▶ [WHAT IS NEEDED]: Where the listing shows an image, skip it and output all other material unchanged.

▶ [DATA SUPPLIED]:
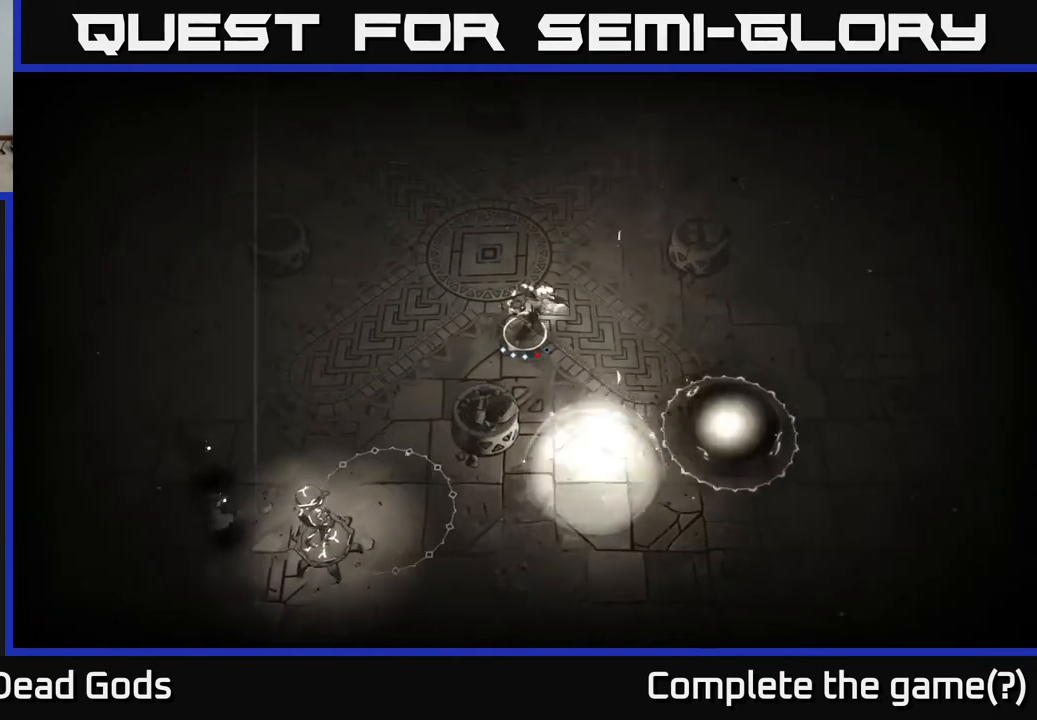
{"buttons": [], "left_stick": "down-left", "right_stick": "center", "events": []}
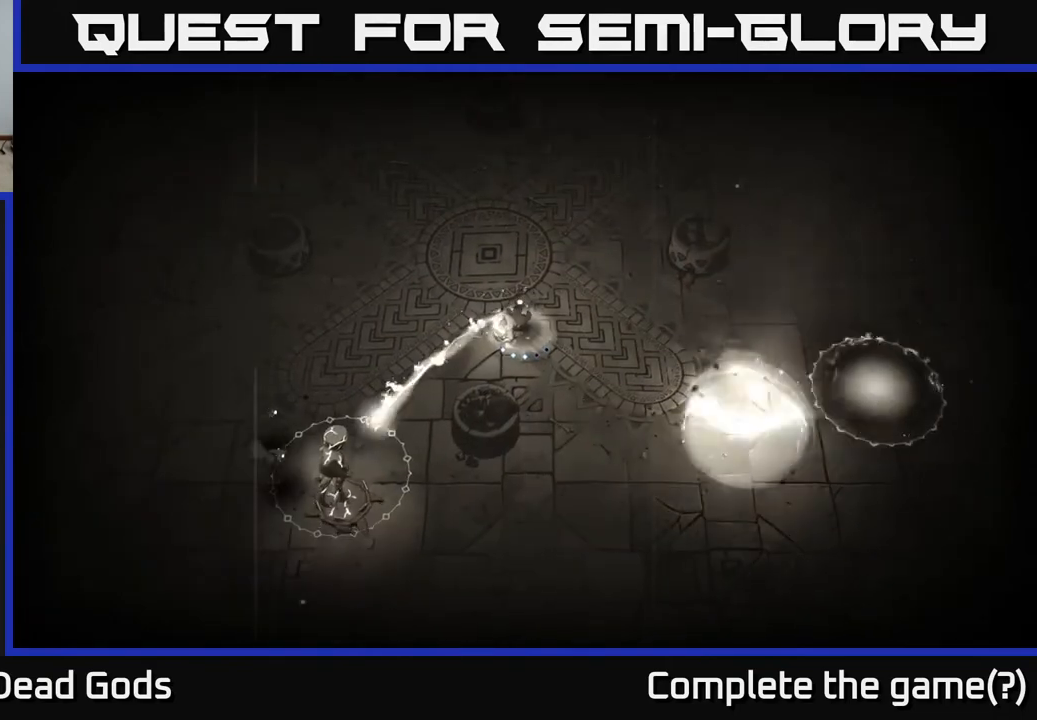
{"buttons": [], "left_stick": "left", "right_stick": "center", "events": [[283, "left_stick", "left"]]}
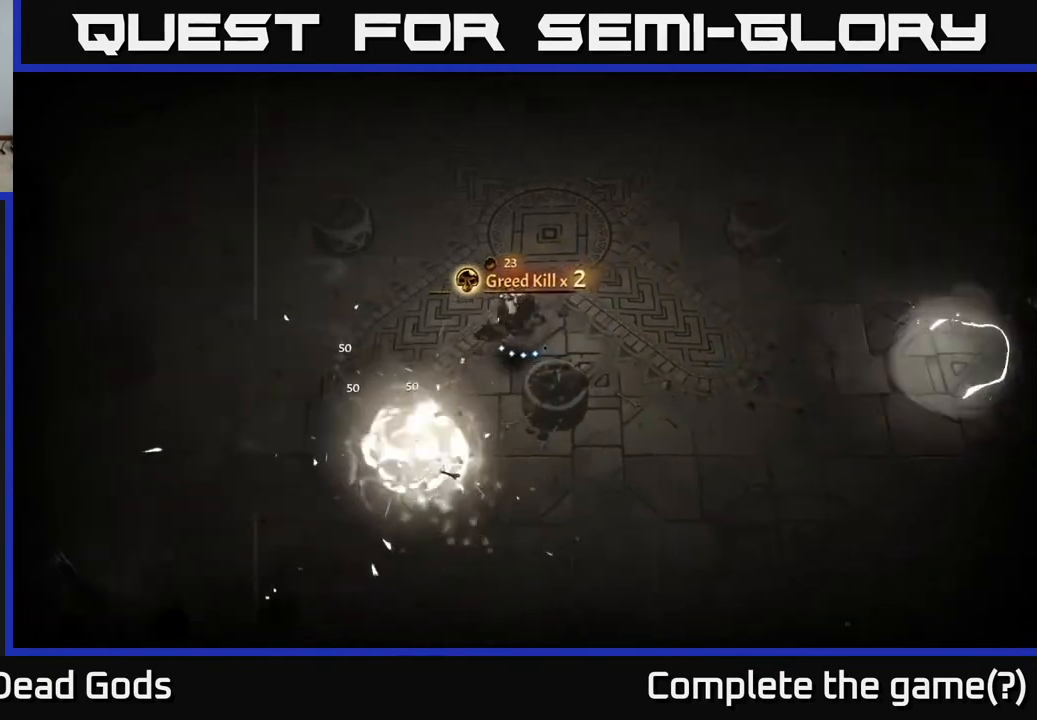
{"buttons": [], "left_stick": "down-left", "right_stick": "center", "events": [[150, "left_stick", "down-left"]]}
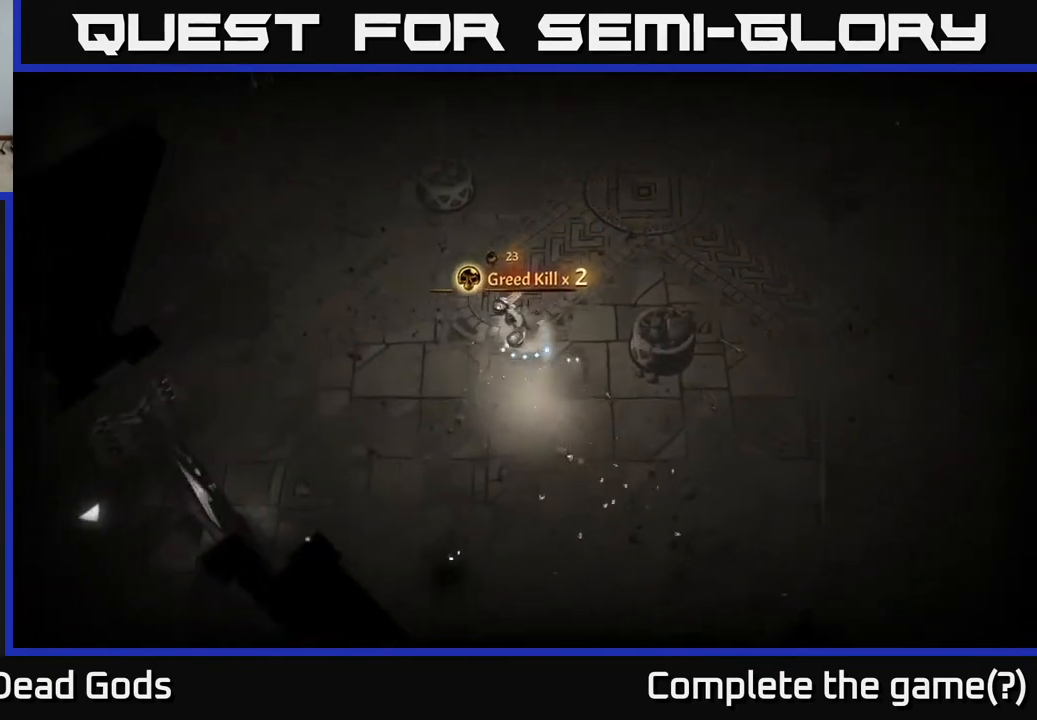
{"buttons": ["X"], "left_stick": "down", "right_stick": "center", "events": [[283, "left_stick", "down"], [433, "X", "down"]]}
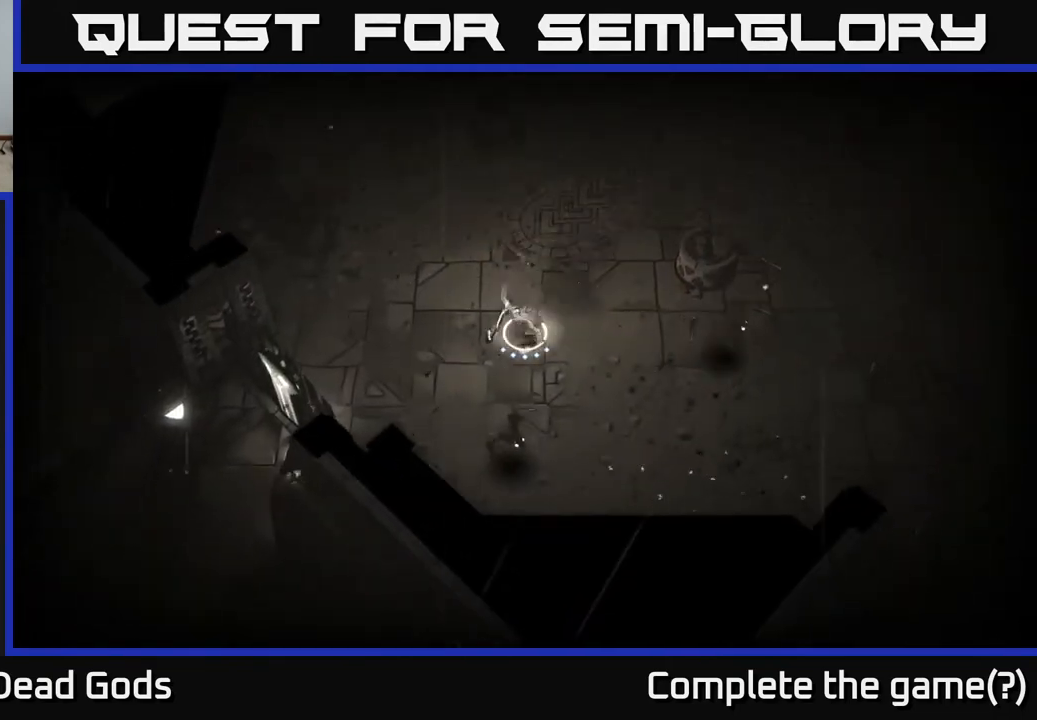
{"buttons": [], "left_stick": "center", "right_stick": "center", "events": [[17, "X", "up"], [83, "X", "down"], [150, "X", "up"], [367, "left_stick", "center"]]}
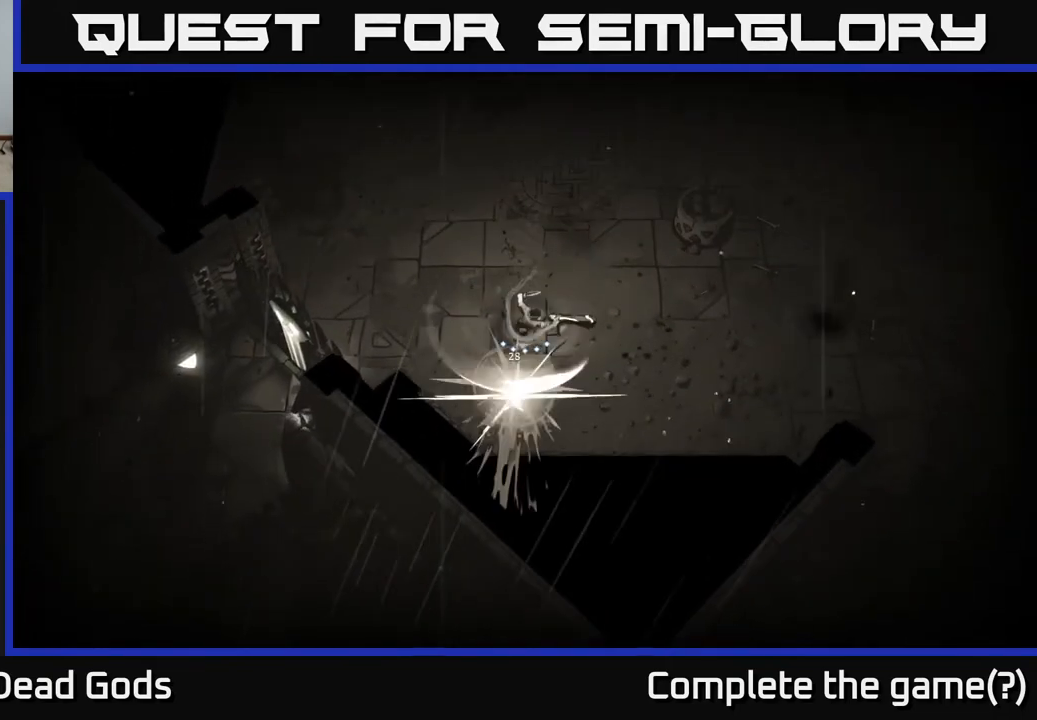
{"buttons": [], "left_stick": "right", "right_stick": "center", "events": [[50, "left_stick", "right"]]}
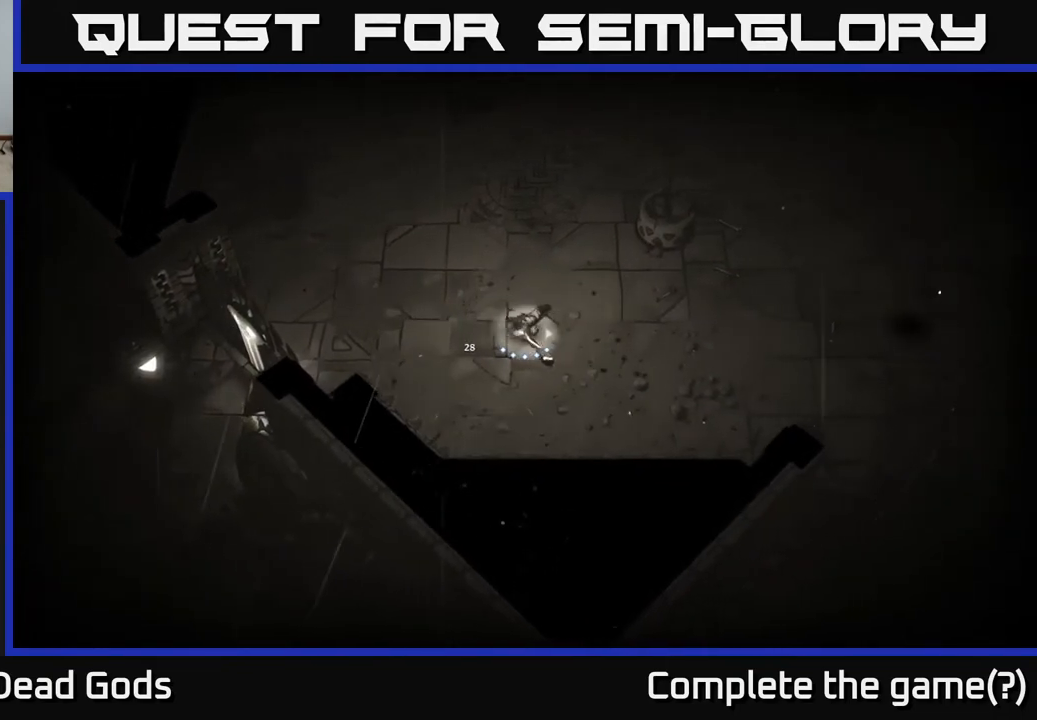
{"buttons": [], "left_stick": "right", "right_stick": "center", "events": []}
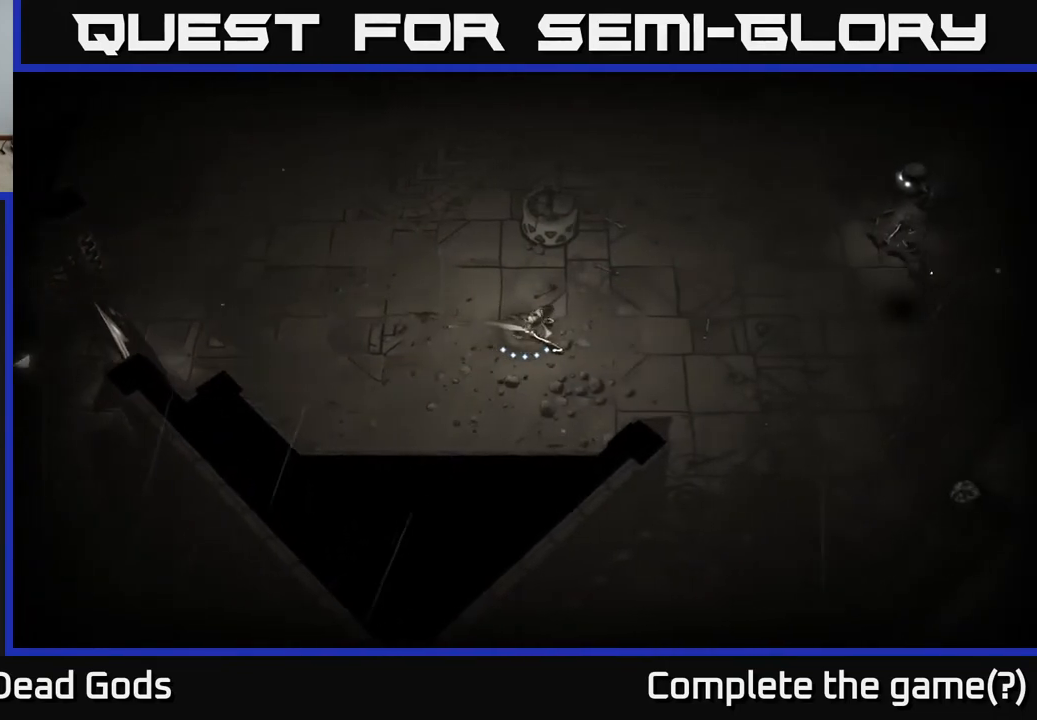
{"buttons": [], "left_stick": "right", "right_stick": "center", "events": []}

▶ [WRITTEN REPLY]:
{"buttons": [], "left_stick": "down-left", "right_stick": "center", "events": []}
{"buttons": [], "left_stick": "left", "right_stick": "center", "events": [[283, "left_stick", "left"]]}
{"buttons": [], "left_stick": "down-left", "right_stick": "center", "events": [[150, "left_stick", "down-left"]]}
{"buttons": ["X"], "left_stick": "down", "right_stick": "center", "events": [[283, "left_stick", "down"], [433, "X", "down"]]}
{"buttons": [], "left_stick": "center", "right_stick": "center", "events": [[17, "X", "up"], [83, "X", "down"], [150, "X", "up"], [367, "left_stick", "center"]]}
{"buttons": [], "left_stick": "right", "right_stick": "center", "events": [[50, "left_stick", "right"]]}
{"buttons": [], "left_stick": "right", "right_stick": "center", "events": []}
{"buttons": [], "left_stick": "right", "right_stick": "center", "events": []}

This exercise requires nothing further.